In a few days I will go to court for under age drinking–the judge, he is the key here, my mother will be with me, notably the judge will want to give me mercy (my first offence), but I will say ‘No!’ to this offer of kindness (perhaps at this time I seen it as pity); this will be the only time see my mother cry in her life (I know she ((perchance)) has cried before, but I have not ever seen her do so.
“Why?” asks the judge “do you torture your mother like this, and slash at me with pride?”
I had told the judge to send me to jail, to Redwing, like my brother, who was presently there. Said the judge with difficulty trying to figure me out, “The police found you sitting on a case of beer in the playgrounds by Cayuga Street, next to your house, called ‘Indian’s Hill,” drunk, and all you had to say was: an old drunk bought the beer for you.”

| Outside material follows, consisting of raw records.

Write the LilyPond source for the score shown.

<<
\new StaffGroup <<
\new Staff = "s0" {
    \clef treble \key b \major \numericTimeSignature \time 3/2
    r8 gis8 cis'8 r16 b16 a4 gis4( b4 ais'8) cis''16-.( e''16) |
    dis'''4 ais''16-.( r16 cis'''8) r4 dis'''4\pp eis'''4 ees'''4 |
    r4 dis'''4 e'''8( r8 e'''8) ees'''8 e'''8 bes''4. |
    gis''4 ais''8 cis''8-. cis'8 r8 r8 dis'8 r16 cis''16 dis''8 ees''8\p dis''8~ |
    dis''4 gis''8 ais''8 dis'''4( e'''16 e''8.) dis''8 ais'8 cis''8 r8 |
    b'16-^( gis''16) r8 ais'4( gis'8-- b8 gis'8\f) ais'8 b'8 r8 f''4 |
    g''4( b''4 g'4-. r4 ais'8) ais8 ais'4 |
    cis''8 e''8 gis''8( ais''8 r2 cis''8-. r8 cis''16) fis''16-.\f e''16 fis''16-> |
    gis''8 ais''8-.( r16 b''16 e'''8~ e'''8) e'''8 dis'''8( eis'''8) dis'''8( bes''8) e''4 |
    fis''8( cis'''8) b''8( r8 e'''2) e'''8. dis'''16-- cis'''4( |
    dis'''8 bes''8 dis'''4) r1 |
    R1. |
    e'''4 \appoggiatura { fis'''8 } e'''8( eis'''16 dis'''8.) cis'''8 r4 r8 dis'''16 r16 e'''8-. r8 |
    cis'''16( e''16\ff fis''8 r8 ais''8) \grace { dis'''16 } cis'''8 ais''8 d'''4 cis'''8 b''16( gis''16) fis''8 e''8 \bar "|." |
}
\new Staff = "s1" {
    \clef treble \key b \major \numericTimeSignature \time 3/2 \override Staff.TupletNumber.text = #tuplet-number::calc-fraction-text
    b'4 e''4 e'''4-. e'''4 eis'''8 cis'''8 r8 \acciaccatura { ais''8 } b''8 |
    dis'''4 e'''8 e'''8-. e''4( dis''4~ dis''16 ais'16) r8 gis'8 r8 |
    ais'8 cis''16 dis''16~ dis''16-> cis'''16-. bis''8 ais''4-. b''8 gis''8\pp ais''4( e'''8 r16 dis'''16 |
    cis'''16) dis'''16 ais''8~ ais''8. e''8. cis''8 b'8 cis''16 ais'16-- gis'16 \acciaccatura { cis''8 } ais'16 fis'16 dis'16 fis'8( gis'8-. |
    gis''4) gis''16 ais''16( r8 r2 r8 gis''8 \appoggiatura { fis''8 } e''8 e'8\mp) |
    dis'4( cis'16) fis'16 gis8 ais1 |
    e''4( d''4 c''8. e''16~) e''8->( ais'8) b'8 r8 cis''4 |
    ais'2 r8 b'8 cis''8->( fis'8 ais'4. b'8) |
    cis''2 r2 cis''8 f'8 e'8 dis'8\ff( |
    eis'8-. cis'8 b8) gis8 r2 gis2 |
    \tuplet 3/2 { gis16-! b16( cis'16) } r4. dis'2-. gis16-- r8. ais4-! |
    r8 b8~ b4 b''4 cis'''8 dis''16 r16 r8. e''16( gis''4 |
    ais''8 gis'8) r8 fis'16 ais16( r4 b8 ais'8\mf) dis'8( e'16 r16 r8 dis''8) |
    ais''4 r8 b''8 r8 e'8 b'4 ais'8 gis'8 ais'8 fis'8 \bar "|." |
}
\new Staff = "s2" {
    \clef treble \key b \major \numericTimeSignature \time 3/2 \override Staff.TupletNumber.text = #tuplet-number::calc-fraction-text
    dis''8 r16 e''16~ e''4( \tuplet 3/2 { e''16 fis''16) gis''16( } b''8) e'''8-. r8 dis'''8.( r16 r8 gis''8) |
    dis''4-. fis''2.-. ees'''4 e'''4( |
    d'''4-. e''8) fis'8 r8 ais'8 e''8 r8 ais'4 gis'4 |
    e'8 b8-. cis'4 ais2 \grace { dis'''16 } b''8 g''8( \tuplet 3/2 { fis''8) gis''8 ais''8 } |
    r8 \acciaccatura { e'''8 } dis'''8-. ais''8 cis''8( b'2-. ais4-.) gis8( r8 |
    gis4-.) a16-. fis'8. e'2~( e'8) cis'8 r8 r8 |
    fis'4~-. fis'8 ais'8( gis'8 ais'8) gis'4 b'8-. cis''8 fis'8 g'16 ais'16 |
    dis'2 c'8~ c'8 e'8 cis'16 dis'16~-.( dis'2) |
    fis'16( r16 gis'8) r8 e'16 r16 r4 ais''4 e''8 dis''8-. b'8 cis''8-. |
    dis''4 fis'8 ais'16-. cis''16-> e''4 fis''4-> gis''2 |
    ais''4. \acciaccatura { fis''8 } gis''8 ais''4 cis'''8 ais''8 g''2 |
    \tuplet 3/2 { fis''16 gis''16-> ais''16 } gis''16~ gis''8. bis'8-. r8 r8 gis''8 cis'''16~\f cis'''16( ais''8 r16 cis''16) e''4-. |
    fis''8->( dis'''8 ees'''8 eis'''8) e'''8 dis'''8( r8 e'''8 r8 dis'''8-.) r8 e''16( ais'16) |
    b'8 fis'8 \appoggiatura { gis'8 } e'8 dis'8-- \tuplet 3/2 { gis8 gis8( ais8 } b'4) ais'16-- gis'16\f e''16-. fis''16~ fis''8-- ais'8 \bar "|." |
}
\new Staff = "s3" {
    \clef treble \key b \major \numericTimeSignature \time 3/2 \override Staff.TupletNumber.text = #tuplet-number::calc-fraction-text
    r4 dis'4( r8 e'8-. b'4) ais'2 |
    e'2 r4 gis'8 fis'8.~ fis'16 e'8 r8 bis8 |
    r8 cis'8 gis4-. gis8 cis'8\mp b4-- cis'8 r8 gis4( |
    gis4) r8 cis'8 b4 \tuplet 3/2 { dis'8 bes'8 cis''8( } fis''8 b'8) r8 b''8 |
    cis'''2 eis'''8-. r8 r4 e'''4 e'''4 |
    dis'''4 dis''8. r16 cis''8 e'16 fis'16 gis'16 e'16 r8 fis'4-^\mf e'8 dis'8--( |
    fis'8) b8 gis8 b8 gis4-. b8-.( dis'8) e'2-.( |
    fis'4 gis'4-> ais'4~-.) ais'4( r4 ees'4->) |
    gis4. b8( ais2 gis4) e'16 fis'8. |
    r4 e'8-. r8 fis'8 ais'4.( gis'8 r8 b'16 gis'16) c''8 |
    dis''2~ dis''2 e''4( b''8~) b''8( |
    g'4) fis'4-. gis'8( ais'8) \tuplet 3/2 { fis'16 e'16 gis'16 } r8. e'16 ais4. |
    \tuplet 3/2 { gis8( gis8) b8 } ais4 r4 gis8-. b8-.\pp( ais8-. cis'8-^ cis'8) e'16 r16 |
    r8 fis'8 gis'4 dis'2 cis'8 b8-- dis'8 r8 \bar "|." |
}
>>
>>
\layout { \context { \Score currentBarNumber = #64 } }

Not sure if that was a question or a statement, but I didn’t say a word, I felt bad my mother was crying, and the judge was right, my pride had gotten in my way, so I left him no choice but to lock me up. And here I am standing in this cell looking right and left down and up the corridor.
Odd. Chick or Dennis, as I was called [ds]. Nobody gets much fresh air in a cell, so it seems, and its worse in the summer. I paced the floor, knowing there was no way out. Counted the bricks in the cell on each side of the walls, 245, that is when I stopped counting and listened to the sounds of the corridor. People snoring, talking, doors from the staff opening and shutting, flashlights checking on everyone, even me; all nightlong. I heard Pat Boones new song, “Moody River,” it fit this time and place, it was as if it was written and sung just for me. They must have been playing it in the office down the hall.
Morning. “Want some breakfast?” said a voice standing outside my door; I got up, “Yeah!” I said, and the door opened and he put the try on a steel gray looking desk across from my bed, and left.
I was surprised the morning came so quick. I got thinking: is there a warden to this place? Then I saw folks being taken to the back outside area, fenced in of course, for sports. I saw a bit envious, and yet I had another 18-hours to go in this cell before I could join the rest.
About this time of my incarceration I had asked myself ‘why,’ and left it at that. I didn’t know at the time but I’d spend two weeks here, a death sentence to me almost. And at the end of the two weeks, my attitude would change. I learned from this experience, if anything, you change, or there will be people willing to spend a lot of time trying to change you. But that of course would call for a readjustment of mind-set, and/or way of thinking.
I felt I was in an eggshell, with two windows, and I was witnessing the world go by. I knew I was in a holding area after a week, and the judge was going to come out and see me. I was hoping I’d not have to remain here two weeks, but I was wrong, the judge wanted to make a point, and he did.
The interesting thing I discovered was, I begged to be allowed the second day, to mop the whole building, facility, the floors, just to be out of the eggshell. And as the few Sunday’s came, I went to church, to get out of my cell, and on Saturday’s, I went to craft shop for the same reasons. When I was locked up, I felt like I needed to vomit, I was gasping for air. I said to myself, calm down, be cool, like everyone else, and I did, got to go to the big aquarium, the cell down the hall with the four teenagers in it, like me; I thought that was a great reward.